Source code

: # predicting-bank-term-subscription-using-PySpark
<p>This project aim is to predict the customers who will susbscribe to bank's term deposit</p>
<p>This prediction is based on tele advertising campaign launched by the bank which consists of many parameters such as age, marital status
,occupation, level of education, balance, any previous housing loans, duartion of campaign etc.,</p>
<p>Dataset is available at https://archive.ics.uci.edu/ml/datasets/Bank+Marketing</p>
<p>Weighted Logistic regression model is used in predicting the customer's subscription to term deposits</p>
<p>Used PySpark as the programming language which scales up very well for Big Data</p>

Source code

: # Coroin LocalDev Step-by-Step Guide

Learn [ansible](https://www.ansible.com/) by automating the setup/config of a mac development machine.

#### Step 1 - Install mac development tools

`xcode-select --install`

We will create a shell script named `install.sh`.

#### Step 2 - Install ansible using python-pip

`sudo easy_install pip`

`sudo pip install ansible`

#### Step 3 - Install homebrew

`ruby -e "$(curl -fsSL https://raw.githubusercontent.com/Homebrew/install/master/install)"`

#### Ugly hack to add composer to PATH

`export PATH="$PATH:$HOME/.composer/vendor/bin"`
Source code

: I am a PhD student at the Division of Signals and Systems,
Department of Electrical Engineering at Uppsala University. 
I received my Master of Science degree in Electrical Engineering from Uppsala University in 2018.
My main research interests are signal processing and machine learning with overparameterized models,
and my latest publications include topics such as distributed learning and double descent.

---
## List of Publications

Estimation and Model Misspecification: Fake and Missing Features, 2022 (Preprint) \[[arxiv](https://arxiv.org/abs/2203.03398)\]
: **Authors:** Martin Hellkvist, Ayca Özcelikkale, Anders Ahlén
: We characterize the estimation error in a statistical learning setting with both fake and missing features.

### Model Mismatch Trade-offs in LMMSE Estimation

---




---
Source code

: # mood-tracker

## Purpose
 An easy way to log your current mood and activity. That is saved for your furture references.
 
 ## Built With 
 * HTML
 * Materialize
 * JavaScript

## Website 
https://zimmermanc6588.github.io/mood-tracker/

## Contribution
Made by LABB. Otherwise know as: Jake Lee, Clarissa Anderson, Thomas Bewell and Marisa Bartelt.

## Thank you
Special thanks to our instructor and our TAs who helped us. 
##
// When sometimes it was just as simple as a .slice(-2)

★ ★ ★ ★

▶ _TASK GOAL_
Copy the line containing "Special thanks to" exactly. Then copy every line after it through the end of the listing, and nothing more.

▶ _FINISHED TASK_
Special thanks to our instructor and our TAs who helped us. 
##
// When sometimes it was just as simple as a .slice(-2)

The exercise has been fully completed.